[Task input — start]
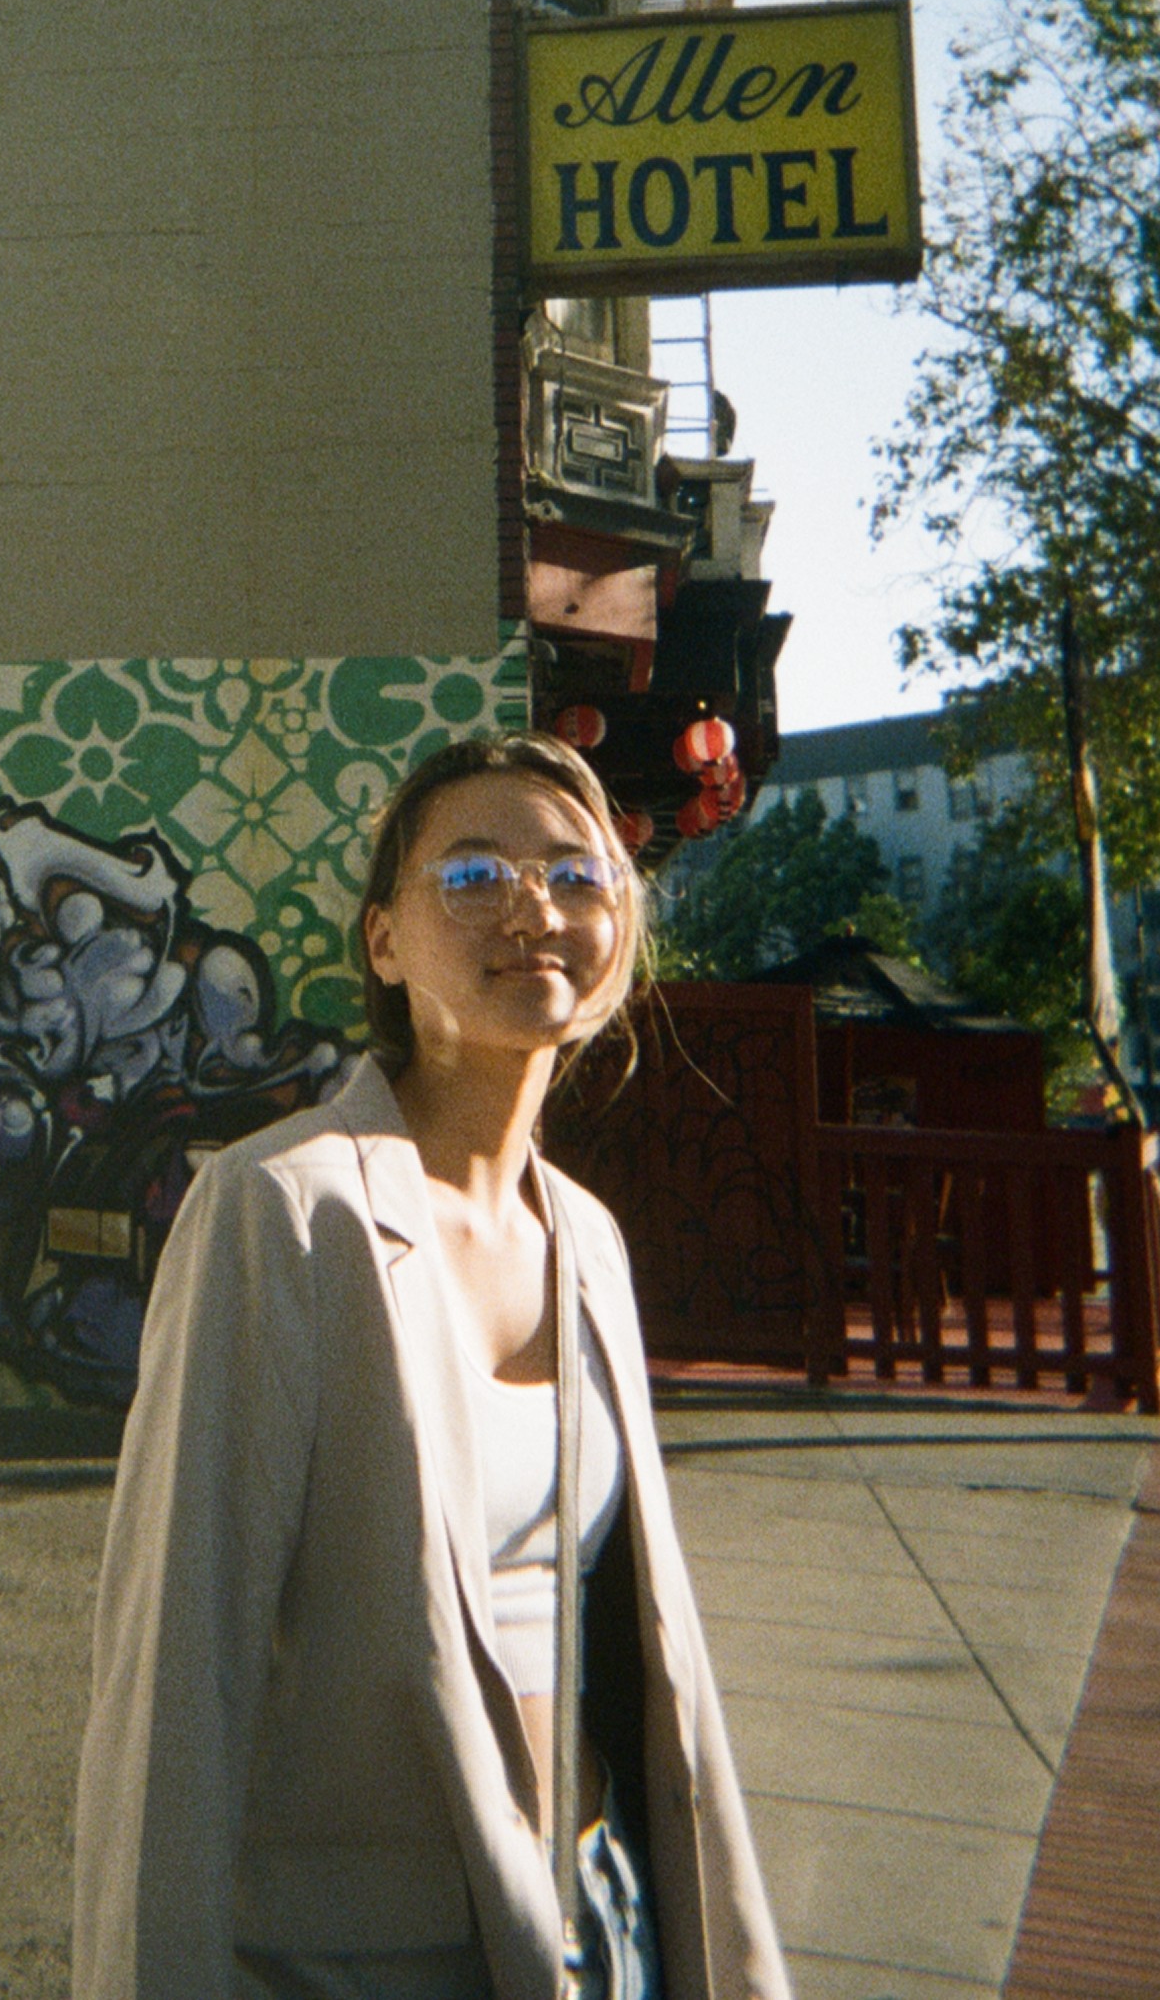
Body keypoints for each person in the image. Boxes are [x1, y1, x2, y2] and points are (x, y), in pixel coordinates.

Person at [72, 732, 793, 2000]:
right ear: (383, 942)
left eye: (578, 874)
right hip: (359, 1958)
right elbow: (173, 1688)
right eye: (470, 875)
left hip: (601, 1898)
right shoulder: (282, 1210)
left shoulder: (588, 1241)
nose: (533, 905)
[Task input — finish]
[Task input — start]
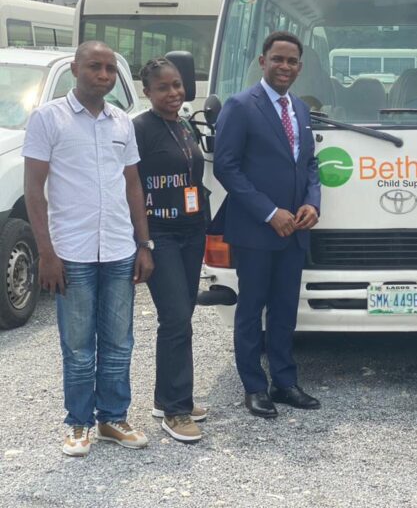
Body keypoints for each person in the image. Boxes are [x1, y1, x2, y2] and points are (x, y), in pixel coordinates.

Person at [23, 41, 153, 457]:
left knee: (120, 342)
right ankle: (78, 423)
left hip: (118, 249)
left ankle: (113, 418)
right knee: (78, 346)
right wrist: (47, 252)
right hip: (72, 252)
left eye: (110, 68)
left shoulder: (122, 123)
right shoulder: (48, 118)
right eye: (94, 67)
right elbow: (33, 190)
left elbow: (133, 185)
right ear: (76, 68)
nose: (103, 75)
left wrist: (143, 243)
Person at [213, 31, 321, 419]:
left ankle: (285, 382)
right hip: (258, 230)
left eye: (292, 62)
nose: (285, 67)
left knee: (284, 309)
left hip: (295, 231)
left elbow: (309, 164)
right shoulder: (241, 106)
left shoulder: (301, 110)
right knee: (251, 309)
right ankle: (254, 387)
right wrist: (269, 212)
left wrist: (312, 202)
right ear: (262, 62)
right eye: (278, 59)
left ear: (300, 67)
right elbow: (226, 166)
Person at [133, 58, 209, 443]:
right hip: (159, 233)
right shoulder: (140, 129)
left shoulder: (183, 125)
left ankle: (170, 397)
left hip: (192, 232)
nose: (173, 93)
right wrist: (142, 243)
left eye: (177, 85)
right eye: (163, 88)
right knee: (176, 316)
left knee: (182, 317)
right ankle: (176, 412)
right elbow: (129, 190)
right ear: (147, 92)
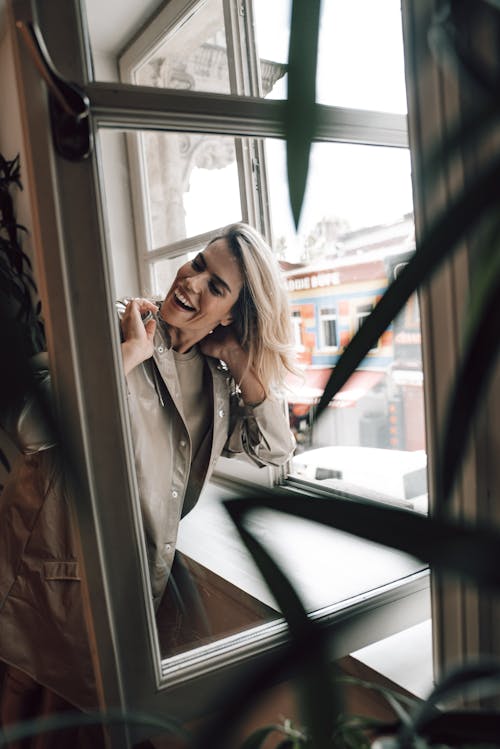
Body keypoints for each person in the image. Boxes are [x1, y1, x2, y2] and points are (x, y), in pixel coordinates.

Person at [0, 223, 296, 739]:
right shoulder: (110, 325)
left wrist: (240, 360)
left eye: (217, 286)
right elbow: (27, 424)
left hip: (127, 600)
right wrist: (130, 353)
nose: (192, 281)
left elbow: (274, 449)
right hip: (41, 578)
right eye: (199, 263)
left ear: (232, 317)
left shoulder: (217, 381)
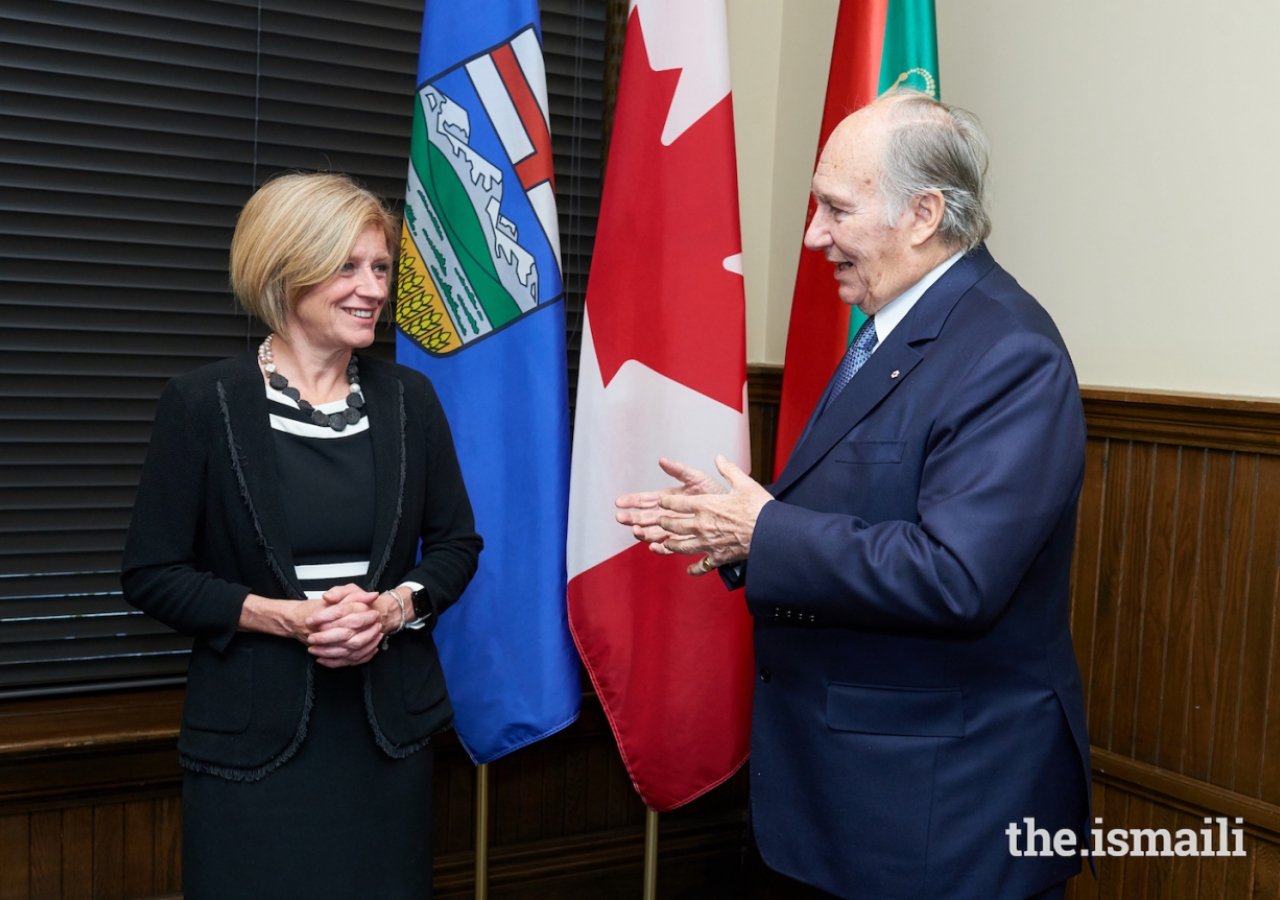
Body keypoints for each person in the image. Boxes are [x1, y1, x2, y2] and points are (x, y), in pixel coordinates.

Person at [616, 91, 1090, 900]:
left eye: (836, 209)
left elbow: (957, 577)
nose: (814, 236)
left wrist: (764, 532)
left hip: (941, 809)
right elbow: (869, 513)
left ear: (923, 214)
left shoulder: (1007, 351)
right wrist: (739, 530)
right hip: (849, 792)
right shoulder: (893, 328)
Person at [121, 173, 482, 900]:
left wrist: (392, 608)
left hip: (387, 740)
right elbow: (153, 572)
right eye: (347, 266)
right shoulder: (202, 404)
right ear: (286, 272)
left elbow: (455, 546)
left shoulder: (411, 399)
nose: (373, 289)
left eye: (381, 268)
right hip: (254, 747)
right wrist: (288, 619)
[Task input — finish]
--- Assigned task ---
Give nothing except how many lines of the records include "knee".

--- Output of the exercise ---
6